Fifth Recommendation:  Get in a prayer and study group you can trust.  If necessary, start one.

Sixth Aggregation:  Continuity

American society is structured so we often move around the Nation or around the world if we rise to positions of prominence.  Moving destroys intimacy.  We leave good friends and good spiritual relationships behind.

Extreme example:  We expect a newly-elected presidential family to move to the White House and right away plop themselves into a D.C. church.  Some presidential families do just that, probably for public relations purposes--and then suffer through years of Sunday morning boredom.

But choosing a church that fits ain't that easy.

First example. I heard a former mayor tell his experience. Before he became mayor, he was an active Presbyterian. After his elected, he went for two Sundays more and then stopped. He served as mayor for four years. When his term as mayor was over, he went back to the Presbyterian Church. The pastor greeted him at the door after worship and said, "John, we've missed you.  I wondered why you stopped coming."  (Some Pastor.  He hadn't called on John in four years.)

John's reply:  "I came here for spiritual nurture, but after I was elected mayor, this congregation just became another place for people to lobby me."  (An able Pastor would have discovered the problem and stopped it.)

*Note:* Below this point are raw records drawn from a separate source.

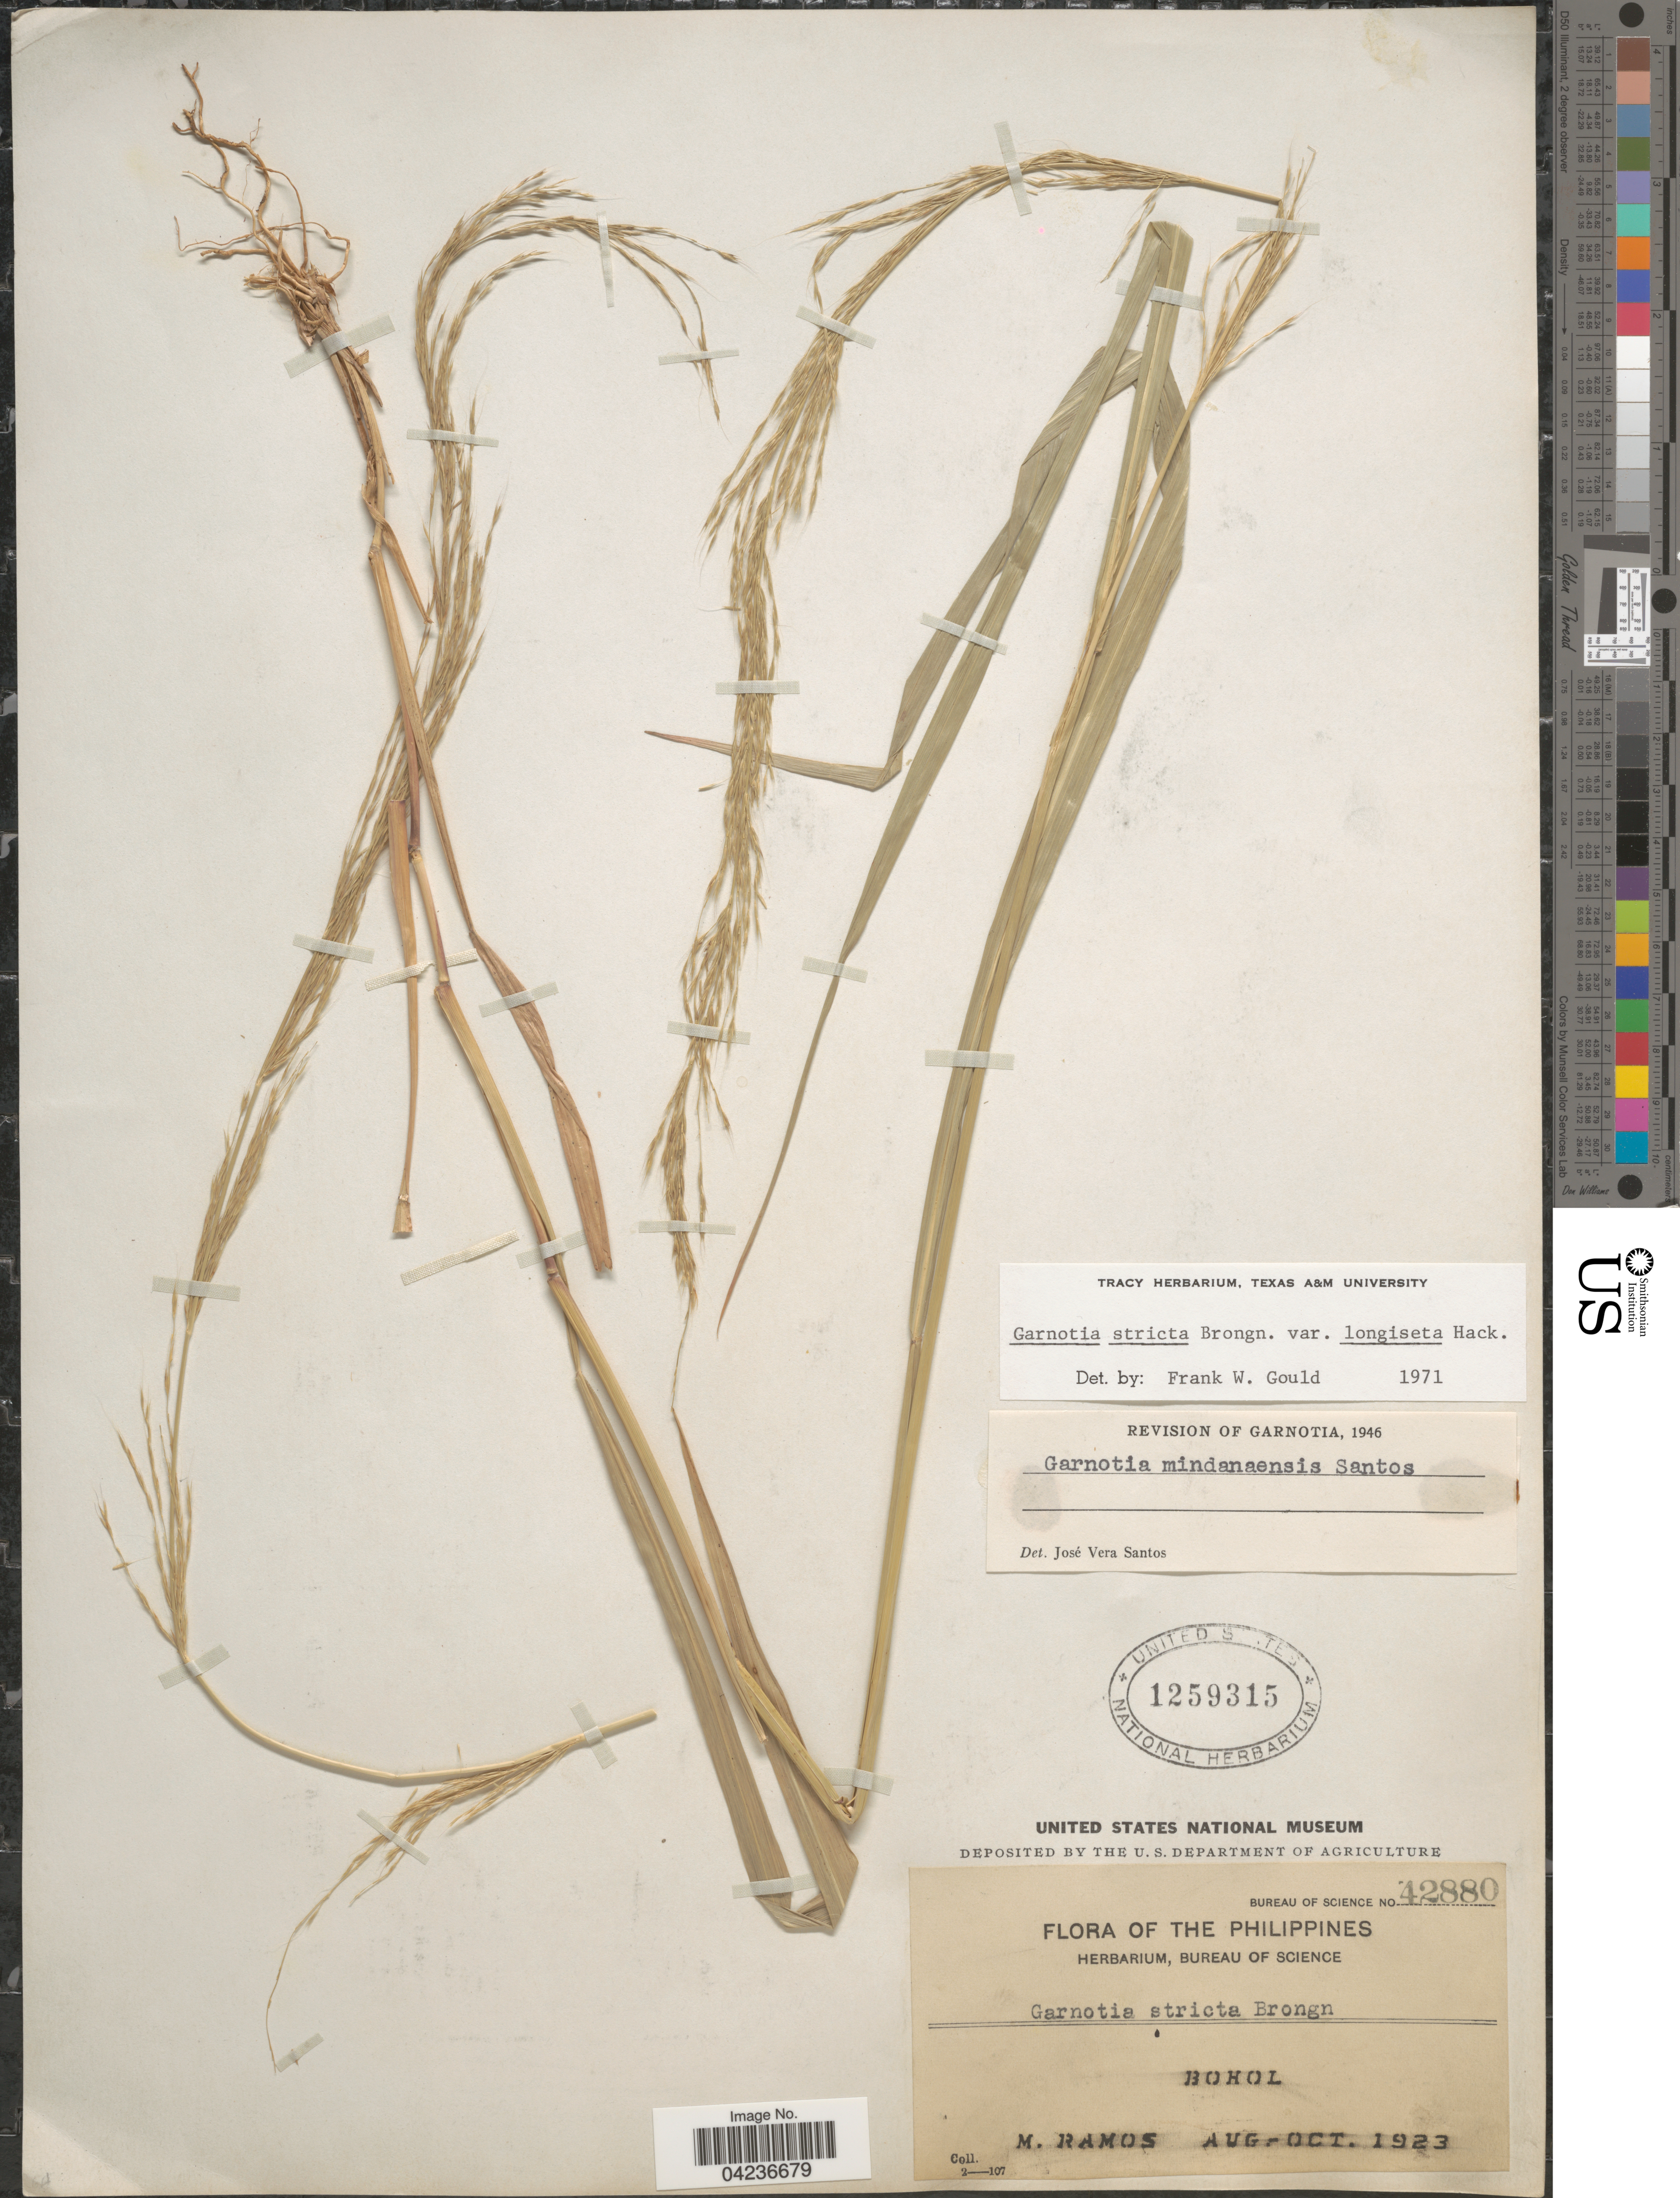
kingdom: Plantae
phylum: Tracheophyta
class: Liliopsida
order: Poales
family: Poaceae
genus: Garnotia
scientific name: Garnotia stricta var. longiseta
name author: Hack. in Kneuck.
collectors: M. Ramos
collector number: Bureau of Science 42880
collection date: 1923-08/1923-10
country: Philippines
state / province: Central Visayas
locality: Bohol.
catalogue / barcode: US 1259315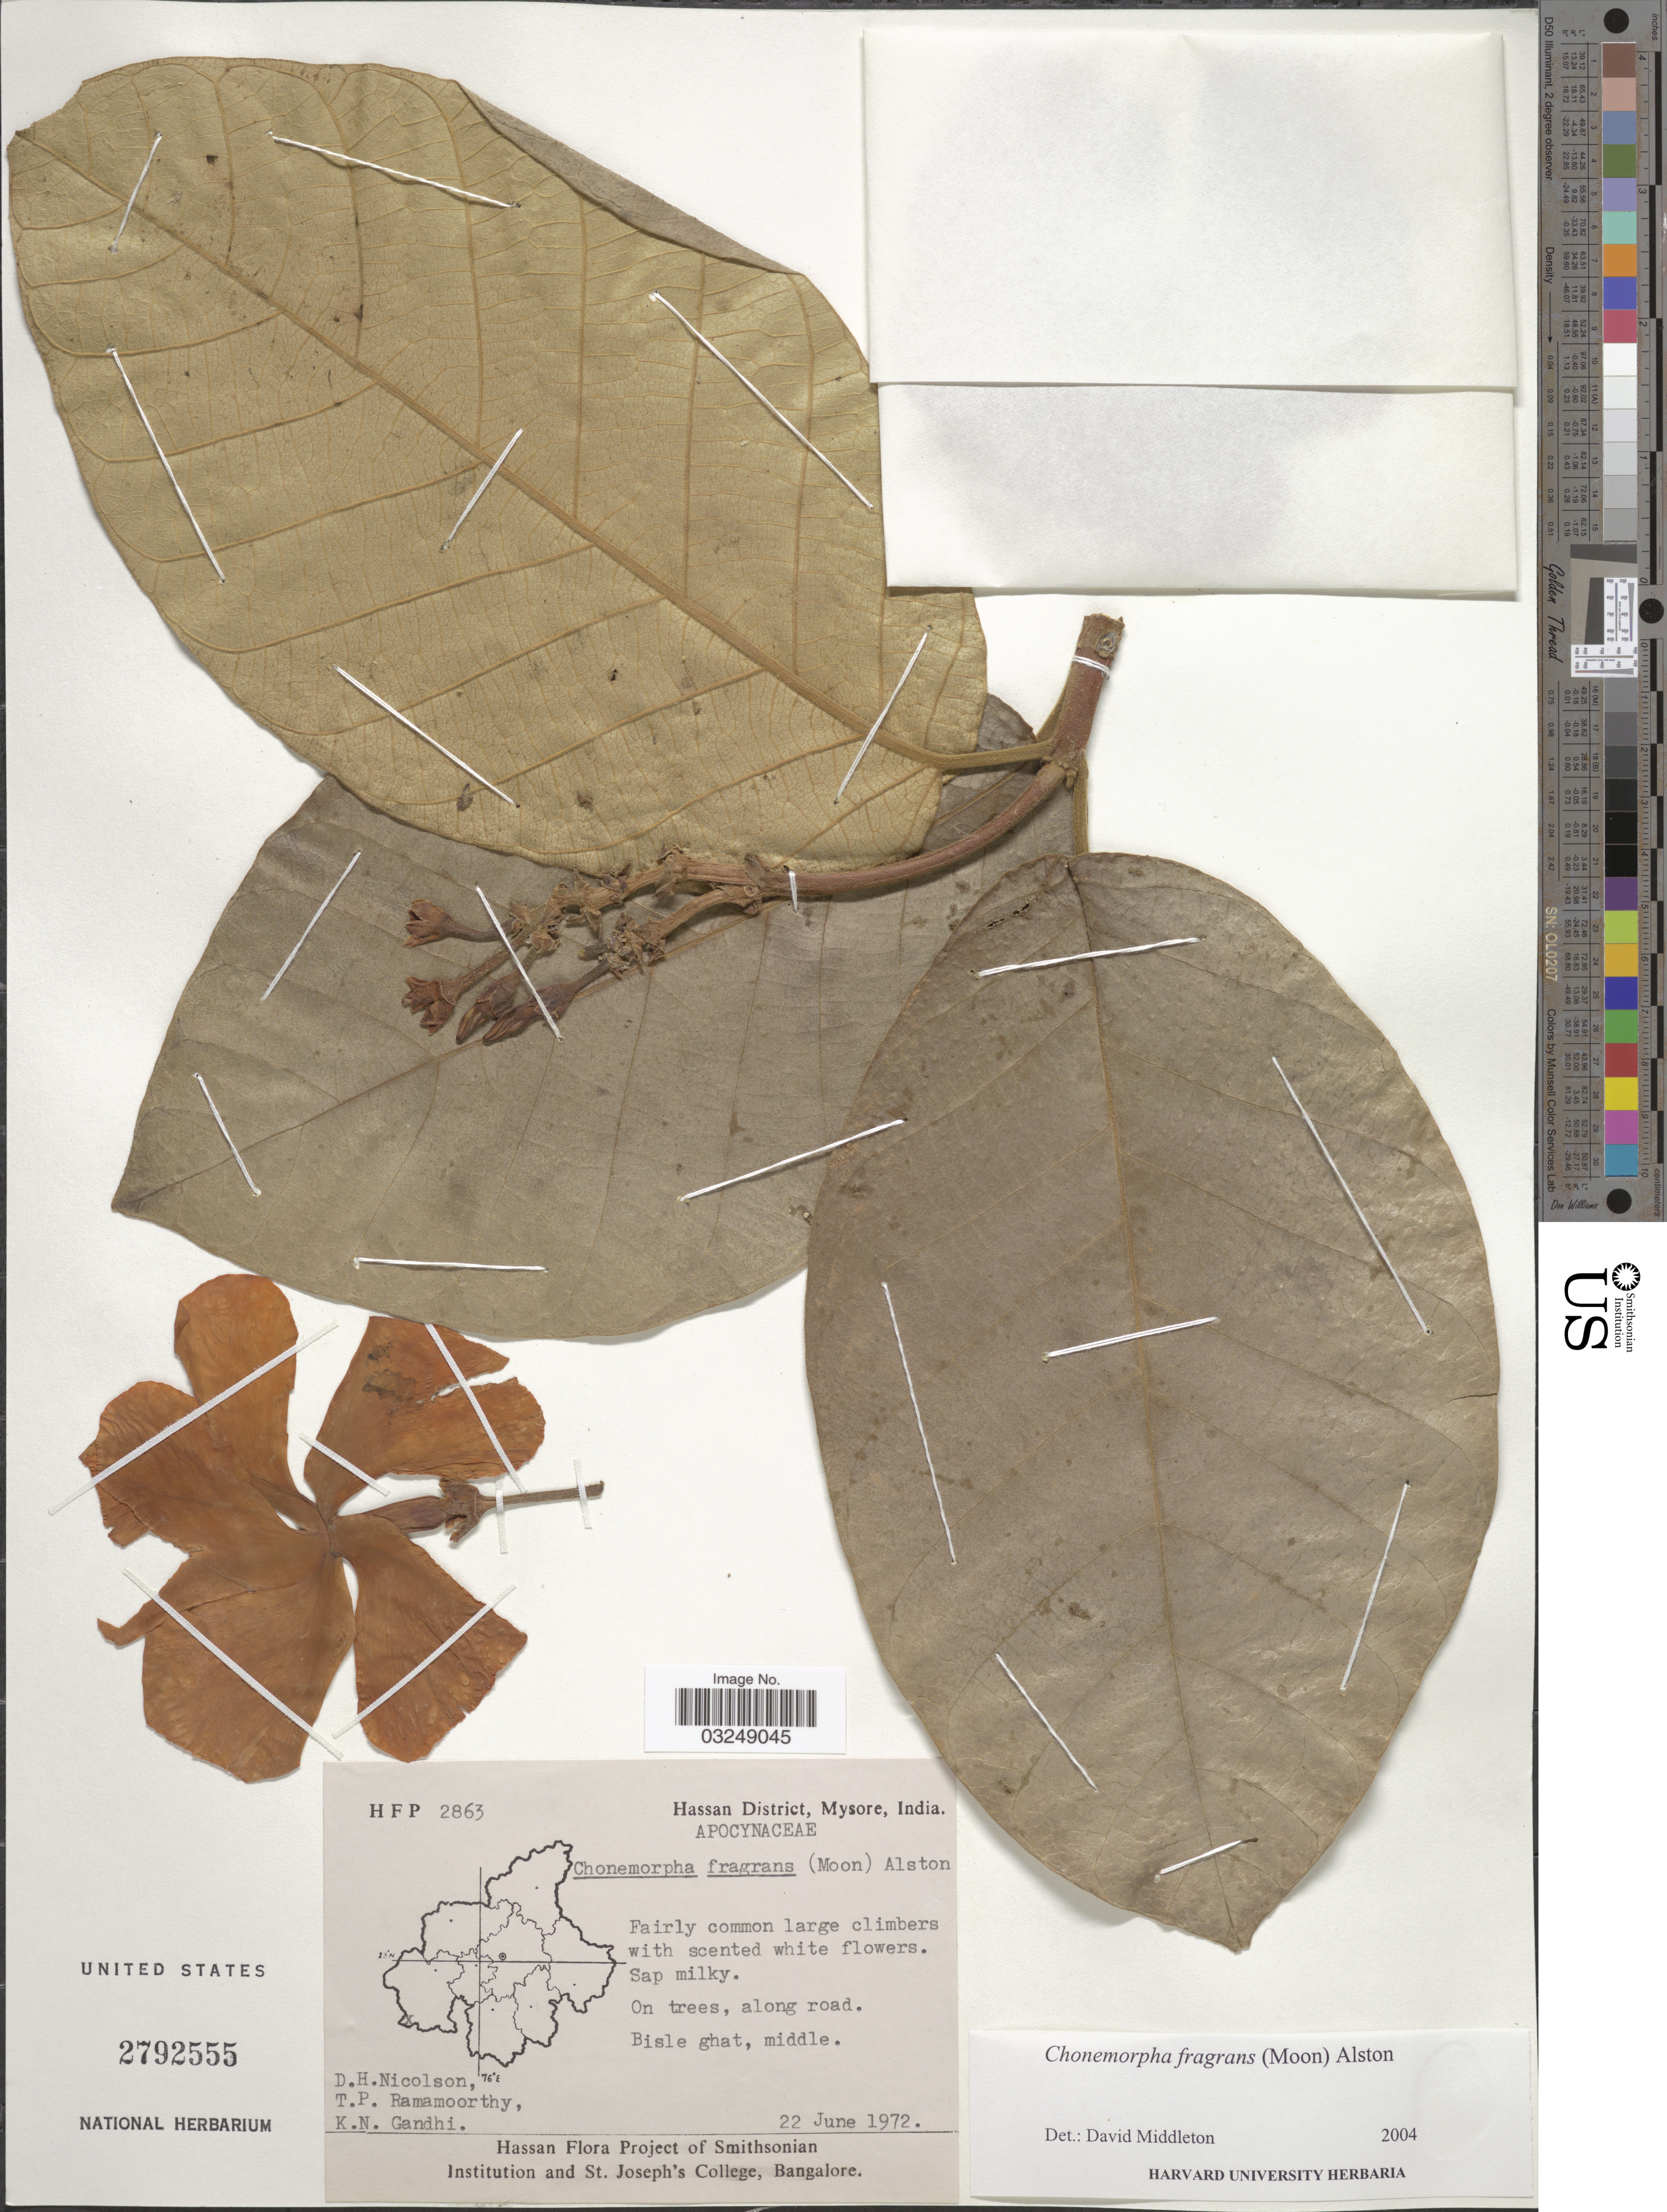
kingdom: Plantae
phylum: Tracheophyta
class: Magnoliopsida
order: Gentianales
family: Apocynaceae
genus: Chonemorpha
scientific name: Chonemorpha fragrans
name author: (K.H. Moon) Alston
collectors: D. H. Nicolson, T. P. Ramamoorthy & K. N. Gandhi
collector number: HFP 2863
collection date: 1972-06-22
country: India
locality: Hassan District, Mysore. On trees, along road,. Bisle ghat, middle.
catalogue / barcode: US 2792555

Second example. I moved to Seattle on July 1, 2010. It took me seven months to discover a church that matched my interests--Emmanuel Anglican Church. It's only 20 blocks from my apartment, and I could not have been more astonished when I discovered that we fitted. The emerging Anglican denomination wasn't even on my radar screen.

Conclusion: With the problems of the world impinging, a newly-elected president and his family must find it nearly impossible to locate a suitable congregation in Washington, D.C.  

Ideally, when a newly elected president moves into the White House, the pastor, friend, and support group would also move to DC--so there would be no break in spiritual continuity. As a result, the president could be spared much of the isolation, frustration, cravings and rage which are now part of the job.

Ideally, the same would be true for any person thrust into a prominent position who has to move.


Purpose of this blog is to compile a book for my grandchildren to read in 25 years.